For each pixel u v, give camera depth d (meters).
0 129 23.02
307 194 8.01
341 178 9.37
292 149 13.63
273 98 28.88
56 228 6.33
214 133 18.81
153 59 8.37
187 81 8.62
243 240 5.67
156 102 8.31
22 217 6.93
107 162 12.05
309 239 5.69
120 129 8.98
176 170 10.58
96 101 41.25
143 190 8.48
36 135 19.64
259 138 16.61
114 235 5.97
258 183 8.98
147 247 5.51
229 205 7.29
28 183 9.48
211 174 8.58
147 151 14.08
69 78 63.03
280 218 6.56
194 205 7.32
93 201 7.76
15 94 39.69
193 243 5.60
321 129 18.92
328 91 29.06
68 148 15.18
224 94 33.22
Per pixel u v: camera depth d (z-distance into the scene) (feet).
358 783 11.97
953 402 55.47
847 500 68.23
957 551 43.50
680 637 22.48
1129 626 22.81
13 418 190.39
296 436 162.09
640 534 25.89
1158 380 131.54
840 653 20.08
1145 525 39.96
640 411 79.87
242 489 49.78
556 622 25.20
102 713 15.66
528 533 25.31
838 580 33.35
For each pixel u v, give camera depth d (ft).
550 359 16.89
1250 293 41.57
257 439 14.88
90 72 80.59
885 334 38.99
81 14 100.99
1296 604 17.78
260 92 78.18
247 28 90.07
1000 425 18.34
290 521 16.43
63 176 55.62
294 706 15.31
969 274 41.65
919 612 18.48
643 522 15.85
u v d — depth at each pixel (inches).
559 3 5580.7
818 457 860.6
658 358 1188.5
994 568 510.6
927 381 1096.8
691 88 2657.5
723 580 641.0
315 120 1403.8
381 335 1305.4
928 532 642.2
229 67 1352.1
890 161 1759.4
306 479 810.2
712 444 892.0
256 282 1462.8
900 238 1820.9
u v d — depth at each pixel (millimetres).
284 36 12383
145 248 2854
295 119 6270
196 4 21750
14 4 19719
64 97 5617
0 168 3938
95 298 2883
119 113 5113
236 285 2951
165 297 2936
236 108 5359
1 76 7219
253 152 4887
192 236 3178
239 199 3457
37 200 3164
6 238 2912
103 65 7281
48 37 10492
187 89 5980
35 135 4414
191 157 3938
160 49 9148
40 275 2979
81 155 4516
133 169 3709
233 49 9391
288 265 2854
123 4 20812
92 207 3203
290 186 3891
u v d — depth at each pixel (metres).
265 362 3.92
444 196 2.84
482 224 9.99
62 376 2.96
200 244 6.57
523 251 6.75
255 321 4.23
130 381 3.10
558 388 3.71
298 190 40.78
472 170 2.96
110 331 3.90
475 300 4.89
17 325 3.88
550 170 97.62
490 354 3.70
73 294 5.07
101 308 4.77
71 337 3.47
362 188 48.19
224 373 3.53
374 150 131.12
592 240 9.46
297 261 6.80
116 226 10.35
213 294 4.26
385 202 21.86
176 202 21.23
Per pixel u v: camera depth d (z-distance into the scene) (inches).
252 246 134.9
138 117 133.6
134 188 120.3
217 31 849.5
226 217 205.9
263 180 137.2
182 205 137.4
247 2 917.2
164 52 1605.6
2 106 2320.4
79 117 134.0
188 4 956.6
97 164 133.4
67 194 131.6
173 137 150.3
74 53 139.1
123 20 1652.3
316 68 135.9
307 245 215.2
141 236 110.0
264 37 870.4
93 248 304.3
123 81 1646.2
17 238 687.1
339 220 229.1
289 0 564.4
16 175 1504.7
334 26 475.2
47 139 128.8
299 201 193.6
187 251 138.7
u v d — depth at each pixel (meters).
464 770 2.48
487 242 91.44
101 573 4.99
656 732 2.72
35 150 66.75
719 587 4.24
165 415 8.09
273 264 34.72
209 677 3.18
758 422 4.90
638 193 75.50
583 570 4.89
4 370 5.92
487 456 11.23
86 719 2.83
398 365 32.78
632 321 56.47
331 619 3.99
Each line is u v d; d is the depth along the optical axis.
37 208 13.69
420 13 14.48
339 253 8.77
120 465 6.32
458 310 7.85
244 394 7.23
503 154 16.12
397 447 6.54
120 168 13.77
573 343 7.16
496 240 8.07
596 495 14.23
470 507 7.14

### Exercise description
Lines of the listing above that hold the string "give" should each be copied.

### Completed exercise
For each pixel u v, give camera depth d (meters).
For each pixel u v, give camera depth d (ft).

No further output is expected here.